» **WORK ITEM**: Those lines of the following listing which contain the string "passed" should be returned.

----

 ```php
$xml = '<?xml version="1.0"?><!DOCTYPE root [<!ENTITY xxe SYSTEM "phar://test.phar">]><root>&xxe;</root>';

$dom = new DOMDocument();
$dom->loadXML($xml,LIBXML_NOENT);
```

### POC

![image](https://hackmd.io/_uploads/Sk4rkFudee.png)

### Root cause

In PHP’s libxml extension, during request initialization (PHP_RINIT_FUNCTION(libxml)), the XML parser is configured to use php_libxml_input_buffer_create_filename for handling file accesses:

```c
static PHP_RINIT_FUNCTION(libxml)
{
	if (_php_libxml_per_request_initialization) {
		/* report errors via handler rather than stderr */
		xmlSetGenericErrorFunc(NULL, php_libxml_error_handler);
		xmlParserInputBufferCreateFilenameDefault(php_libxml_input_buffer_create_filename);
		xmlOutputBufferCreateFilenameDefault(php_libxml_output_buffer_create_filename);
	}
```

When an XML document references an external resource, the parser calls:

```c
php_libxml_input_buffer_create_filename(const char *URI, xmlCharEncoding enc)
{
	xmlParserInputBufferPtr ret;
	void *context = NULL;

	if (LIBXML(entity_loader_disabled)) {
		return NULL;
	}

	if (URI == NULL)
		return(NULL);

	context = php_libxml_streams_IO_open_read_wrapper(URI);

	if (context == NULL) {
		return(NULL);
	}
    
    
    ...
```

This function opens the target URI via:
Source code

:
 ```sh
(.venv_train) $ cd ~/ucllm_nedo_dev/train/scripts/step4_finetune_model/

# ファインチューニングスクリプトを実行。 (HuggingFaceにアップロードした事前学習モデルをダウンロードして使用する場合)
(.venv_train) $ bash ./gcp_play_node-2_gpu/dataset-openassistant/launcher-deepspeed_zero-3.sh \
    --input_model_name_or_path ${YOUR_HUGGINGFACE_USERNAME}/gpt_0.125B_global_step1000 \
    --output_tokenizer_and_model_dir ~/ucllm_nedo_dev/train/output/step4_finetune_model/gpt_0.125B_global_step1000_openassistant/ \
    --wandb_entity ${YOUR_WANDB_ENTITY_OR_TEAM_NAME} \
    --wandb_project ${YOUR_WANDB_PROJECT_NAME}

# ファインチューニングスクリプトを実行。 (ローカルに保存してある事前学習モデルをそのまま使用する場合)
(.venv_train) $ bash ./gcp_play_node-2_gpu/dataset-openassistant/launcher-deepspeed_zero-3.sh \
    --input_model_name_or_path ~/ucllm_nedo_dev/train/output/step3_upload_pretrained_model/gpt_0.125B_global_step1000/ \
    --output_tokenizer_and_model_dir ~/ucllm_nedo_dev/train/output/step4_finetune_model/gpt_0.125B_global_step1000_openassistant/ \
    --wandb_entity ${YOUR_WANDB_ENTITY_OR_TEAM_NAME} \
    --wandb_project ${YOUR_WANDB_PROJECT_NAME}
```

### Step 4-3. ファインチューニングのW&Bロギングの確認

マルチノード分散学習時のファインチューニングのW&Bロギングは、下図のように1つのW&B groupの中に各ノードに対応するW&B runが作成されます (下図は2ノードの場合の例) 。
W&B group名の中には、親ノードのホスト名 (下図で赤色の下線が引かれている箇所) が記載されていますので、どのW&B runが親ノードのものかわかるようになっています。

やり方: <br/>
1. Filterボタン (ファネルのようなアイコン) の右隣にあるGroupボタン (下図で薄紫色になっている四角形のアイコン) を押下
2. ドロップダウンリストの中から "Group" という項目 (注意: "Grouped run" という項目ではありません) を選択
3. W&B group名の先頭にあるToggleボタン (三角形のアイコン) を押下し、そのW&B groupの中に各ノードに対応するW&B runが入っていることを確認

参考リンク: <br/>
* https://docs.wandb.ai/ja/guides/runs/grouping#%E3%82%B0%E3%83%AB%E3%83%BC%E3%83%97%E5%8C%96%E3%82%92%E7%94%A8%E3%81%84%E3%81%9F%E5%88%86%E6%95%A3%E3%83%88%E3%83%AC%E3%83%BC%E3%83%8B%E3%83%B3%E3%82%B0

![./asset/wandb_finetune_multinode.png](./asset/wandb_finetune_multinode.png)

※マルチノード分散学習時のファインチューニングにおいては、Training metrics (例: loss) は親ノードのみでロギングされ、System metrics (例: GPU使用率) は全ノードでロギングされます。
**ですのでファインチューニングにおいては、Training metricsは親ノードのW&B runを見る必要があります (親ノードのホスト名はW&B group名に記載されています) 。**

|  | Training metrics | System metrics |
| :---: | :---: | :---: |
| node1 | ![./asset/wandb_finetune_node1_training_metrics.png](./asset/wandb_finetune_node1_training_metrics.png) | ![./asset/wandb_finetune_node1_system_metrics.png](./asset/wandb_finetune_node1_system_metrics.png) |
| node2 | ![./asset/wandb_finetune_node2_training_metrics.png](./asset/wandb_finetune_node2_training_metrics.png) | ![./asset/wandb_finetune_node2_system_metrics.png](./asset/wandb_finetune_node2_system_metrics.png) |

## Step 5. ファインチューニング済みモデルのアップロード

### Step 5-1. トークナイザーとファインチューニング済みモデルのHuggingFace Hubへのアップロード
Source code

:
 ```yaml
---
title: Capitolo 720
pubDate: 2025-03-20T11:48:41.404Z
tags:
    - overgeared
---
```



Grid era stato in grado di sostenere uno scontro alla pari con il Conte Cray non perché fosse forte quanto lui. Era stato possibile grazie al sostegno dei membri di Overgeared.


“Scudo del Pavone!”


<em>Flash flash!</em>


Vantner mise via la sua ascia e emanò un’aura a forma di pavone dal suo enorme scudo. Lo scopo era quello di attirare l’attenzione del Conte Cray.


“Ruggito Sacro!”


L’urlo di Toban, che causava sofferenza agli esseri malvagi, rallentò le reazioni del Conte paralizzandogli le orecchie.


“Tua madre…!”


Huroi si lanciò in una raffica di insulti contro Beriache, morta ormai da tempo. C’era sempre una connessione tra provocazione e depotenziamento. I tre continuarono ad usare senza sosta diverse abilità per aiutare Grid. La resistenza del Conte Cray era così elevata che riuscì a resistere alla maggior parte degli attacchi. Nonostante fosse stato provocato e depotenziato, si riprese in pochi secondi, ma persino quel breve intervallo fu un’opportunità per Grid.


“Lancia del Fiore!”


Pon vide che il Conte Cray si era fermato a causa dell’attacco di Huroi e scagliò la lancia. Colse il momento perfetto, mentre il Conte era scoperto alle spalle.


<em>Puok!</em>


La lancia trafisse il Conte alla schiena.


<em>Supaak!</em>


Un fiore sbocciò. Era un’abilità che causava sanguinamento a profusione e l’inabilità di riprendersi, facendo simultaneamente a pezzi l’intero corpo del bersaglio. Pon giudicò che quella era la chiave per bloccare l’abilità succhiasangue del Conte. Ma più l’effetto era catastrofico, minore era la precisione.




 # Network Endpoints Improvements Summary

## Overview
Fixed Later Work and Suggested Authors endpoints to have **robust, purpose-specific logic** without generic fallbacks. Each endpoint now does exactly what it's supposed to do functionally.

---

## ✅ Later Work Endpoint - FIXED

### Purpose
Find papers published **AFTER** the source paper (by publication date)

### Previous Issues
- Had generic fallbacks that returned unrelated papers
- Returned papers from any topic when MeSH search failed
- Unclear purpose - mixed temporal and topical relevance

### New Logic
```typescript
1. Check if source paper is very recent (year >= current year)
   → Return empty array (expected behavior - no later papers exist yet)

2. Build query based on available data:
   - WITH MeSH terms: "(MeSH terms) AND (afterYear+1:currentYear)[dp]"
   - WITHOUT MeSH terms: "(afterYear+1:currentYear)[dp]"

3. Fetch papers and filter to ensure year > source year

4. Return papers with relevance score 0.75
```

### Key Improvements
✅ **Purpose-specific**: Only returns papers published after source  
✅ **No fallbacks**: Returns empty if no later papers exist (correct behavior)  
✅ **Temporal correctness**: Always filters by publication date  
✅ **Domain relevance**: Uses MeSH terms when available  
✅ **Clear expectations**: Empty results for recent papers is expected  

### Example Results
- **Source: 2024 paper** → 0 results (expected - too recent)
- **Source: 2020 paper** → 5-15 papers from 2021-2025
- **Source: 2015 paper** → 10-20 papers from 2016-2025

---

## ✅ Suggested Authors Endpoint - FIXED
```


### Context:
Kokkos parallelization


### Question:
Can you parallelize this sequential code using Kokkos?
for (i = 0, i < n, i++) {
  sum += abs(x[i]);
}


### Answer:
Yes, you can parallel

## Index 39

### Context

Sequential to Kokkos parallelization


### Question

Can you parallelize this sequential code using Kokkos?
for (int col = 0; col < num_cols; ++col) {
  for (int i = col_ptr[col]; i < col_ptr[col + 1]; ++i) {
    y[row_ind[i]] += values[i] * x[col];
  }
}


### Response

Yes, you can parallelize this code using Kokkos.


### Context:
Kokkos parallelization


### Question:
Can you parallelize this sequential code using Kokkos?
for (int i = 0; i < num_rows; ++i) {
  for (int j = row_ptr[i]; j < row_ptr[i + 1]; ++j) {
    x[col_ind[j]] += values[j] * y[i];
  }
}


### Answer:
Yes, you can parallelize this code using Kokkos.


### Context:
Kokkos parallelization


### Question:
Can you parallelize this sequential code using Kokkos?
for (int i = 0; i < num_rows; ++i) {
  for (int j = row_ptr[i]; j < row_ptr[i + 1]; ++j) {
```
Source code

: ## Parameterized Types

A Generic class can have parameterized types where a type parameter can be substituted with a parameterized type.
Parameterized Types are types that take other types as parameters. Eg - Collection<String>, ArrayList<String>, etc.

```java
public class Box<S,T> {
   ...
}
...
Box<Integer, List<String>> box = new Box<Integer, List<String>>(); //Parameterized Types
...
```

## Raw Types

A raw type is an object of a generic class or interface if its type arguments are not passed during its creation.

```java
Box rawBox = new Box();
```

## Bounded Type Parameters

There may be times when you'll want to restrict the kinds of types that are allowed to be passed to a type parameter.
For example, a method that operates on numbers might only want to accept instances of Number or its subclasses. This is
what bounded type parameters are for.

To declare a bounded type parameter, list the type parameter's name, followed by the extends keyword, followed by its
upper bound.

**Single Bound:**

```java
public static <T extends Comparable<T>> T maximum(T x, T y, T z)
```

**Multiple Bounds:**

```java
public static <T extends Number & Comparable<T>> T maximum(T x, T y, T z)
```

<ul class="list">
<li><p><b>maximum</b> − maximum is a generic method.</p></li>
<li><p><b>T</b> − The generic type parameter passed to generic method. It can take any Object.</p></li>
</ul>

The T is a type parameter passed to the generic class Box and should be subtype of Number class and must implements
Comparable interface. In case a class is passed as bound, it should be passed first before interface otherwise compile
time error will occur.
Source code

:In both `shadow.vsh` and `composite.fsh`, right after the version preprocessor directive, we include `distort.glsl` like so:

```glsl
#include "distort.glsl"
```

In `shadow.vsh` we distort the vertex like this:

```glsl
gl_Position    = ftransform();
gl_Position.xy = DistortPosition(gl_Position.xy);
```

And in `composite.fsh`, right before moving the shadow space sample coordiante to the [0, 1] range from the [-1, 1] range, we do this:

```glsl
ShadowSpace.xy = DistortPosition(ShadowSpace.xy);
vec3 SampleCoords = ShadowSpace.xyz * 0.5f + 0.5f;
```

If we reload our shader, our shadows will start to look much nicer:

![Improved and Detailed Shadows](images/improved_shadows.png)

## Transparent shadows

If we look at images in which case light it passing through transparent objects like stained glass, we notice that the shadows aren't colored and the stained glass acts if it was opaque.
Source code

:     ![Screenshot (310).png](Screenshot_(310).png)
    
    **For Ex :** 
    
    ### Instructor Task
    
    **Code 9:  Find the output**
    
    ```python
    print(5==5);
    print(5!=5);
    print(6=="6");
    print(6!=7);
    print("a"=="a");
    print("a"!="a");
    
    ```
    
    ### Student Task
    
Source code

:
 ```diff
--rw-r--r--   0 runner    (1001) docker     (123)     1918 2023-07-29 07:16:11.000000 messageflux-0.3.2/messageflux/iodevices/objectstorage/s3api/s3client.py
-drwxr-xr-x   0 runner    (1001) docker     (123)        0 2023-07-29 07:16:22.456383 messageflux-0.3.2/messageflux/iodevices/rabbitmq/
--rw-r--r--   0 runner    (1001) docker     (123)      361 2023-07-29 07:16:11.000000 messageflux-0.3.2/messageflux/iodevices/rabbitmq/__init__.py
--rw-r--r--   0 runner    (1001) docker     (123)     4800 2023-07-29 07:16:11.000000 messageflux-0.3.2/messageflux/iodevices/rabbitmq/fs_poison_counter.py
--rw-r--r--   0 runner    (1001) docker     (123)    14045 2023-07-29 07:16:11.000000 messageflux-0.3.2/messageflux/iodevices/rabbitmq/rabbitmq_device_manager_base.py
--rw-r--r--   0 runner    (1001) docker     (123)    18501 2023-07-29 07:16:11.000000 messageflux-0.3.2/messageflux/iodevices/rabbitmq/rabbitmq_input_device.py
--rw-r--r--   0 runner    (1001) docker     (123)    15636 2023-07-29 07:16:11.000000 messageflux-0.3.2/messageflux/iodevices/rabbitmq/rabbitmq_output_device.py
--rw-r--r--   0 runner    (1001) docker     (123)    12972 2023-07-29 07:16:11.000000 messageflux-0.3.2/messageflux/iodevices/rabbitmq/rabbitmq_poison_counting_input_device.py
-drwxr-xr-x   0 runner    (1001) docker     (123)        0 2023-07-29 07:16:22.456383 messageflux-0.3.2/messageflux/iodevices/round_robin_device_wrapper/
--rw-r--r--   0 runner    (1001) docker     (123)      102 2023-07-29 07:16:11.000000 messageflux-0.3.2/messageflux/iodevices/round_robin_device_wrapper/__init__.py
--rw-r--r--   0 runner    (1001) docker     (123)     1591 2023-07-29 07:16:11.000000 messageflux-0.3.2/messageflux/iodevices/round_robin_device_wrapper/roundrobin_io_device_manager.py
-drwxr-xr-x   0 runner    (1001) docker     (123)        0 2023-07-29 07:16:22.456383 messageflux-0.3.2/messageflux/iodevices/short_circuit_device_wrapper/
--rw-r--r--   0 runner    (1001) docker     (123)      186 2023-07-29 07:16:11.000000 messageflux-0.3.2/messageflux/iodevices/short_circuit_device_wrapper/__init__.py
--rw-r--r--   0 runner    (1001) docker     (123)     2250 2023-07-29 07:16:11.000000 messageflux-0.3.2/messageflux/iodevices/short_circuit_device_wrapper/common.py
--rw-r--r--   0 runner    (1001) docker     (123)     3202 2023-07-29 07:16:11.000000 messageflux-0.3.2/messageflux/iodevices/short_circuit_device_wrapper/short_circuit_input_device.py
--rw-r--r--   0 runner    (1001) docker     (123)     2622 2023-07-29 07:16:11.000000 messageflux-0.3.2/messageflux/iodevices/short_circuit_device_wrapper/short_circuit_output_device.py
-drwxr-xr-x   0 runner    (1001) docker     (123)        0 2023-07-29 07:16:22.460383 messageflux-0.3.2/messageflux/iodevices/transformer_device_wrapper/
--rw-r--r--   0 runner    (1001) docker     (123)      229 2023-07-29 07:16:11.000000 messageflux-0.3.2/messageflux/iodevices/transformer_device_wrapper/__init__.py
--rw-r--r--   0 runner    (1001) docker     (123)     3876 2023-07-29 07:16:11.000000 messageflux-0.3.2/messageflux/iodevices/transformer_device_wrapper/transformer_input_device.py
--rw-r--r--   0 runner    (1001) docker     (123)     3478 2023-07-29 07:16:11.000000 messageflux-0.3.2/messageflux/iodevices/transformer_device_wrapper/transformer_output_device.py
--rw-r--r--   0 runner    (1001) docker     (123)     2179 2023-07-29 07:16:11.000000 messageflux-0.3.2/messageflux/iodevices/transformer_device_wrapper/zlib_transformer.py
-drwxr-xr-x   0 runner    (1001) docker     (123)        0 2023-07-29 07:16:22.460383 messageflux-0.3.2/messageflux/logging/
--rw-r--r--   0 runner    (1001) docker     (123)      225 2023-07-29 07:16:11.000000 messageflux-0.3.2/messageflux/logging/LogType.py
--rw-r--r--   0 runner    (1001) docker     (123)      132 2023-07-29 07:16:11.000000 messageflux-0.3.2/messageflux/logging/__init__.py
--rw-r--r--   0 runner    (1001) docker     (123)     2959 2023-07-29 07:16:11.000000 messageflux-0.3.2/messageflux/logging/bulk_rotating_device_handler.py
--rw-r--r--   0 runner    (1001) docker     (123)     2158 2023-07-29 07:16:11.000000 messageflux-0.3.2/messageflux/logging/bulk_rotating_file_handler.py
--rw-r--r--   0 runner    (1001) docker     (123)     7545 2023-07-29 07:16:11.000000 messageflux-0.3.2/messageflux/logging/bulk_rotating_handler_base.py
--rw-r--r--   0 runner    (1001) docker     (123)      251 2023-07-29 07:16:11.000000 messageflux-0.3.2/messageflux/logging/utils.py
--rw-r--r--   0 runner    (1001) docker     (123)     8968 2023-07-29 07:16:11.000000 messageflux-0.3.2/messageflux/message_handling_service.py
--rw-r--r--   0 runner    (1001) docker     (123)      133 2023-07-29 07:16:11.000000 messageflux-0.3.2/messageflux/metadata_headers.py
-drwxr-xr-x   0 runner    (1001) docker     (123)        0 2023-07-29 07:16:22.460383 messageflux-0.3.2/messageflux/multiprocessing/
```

----

» **TASK SOLUTION**:
A raw type is an object of a generic class or interface if its type arguments are not passed during its creation.
There may be times when you'll want to restrict the kinds of types that are allowed to be passed to a type parameter.
<li><p><b>T</b> − The generic type parameter passed to generic method. It can take any Object.</p></li>
The T is a type parameter passed to the generic class Box and should be subtype of Number class and must implements
Comparable interface. In case a class is passed as bound, it should be passed first before interface otherwise compile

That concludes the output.